By sticking with out-dated policies they continue to make the problem worse and contribute to the reality that keeping on the same track will only make it more difficult to regain full health going forward.

Other information on this situation has been attracting our attention recently. Some of this work has been summarized by Tom Friedman in the New York Times this morning. ( Friedman quotes a recently released report of the National Academies called “Rising Above the Gathering Storm Revisited: Rapidly Approaching Category 5”. The subtitle, Friedman writes comes from “The committee’s conclusion…that ‘in spite of the efforts of both those in government and the private sector, the outlook for America to compete for quality jobs has further deteriorated over the past five years.’”

By focusing on the short run goals over the past fifty years, America has fallen from “Number 1” to a less lofty position in the world.
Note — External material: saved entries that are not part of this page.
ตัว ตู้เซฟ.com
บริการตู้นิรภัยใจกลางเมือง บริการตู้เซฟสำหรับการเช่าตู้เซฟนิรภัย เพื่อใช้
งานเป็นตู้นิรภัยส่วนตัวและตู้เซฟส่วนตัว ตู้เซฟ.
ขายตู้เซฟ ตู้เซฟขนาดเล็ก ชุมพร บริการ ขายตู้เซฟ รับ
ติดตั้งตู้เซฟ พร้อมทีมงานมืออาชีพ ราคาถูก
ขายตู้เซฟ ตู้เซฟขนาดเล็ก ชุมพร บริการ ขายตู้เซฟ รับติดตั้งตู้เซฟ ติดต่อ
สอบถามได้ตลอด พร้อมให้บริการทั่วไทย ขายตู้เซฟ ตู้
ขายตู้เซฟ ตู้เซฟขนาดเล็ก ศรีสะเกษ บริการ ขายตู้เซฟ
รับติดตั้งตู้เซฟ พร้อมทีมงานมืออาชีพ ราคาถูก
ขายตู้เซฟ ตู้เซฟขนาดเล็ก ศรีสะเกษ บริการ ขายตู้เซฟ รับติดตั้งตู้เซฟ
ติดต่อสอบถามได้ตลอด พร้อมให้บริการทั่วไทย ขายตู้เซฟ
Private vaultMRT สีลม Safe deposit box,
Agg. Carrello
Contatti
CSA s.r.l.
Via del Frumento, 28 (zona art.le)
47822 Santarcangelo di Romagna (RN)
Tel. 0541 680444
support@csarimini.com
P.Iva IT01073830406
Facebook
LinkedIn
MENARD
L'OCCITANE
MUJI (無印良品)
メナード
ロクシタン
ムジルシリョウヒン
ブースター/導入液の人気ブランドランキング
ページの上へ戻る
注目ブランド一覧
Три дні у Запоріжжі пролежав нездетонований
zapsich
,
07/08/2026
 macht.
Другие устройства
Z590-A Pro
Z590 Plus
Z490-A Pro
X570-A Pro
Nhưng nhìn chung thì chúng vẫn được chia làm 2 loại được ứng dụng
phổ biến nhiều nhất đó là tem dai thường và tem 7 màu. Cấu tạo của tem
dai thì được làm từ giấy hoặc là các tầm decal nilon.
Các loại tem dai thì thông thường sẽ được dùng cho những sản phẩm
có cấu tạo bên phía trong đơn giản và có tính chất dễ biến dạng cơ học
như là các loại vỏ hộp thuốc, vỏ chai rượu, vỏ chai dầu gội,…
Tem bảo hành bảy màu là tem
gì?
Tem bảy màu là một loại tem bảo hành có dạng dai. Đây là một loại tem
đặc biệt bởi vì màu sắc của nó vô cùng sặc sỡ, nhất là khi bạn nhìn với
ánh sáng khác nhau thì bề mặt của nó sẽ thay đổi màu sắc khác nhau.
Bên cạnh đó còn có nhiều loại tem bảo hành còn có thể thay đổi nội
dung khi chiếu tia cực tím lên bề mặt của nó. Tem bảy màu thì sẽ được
And, we are currently seeing the consequences of this decline almost daily. (See and

Then Friedman quotes some of the discouraging results of the study: The United States ranks “sixth in global innovation-based competitiveness, but 40th in rate of change over the last decade; 11th among industrialized nations in the fraction of 25- to 34-year olds who have graduated from high school; 16th in college completion rate; 22nd in broadband Internet access; 24th in life expectancy at birth; 27th among developed nations in the proportion of college students receiving degrees in science or engineering; 48th in quality of K-12 math and science education; and 29th in the number of mobile phones per 100 people.”

You can’t keep America competitive by trying to put people back to work in the jobs they were just laid off from; you can’t keep America competitive by stimulating businesses to continue to use their existing capital base; and you can’t keep America competitive by encouraging them to take advantage of inflation (as in housing and cars and other consumer-based capital goods) rather than by working to be productive and also to become more productive in the future.

Yet, these are all the things that the United States government has been trying to achieve over the past fifty years: putting people back to work in the same jobs they were laid off from; keeping businesses using their same existing capital base; and by encouraging people to leverage up their debt loads and take on more and more risk within an inflationary environment with bubbles popping up here and there.

My prediction is that the economic environment we would like to see is a long way off. “Quantitative Easing” on the part of the Federal Reserve System and further fiscal stimulus on the part of the federal government is just more of the same old medicine that has been tried for fifty years or so. It is an attempt to achieve a “short run” solution.

The sad thing is that more of “the same old medicine” will just exacerbate the longer run problems mentioned by Friedman, the National Academies, and myself in the above cited work. Unfortunately, we are now living in the “long run” as seen by the leaders of the American government over the last fifty years. Are we going to pass this “long run” on to others in a more devastating “long run” of the future?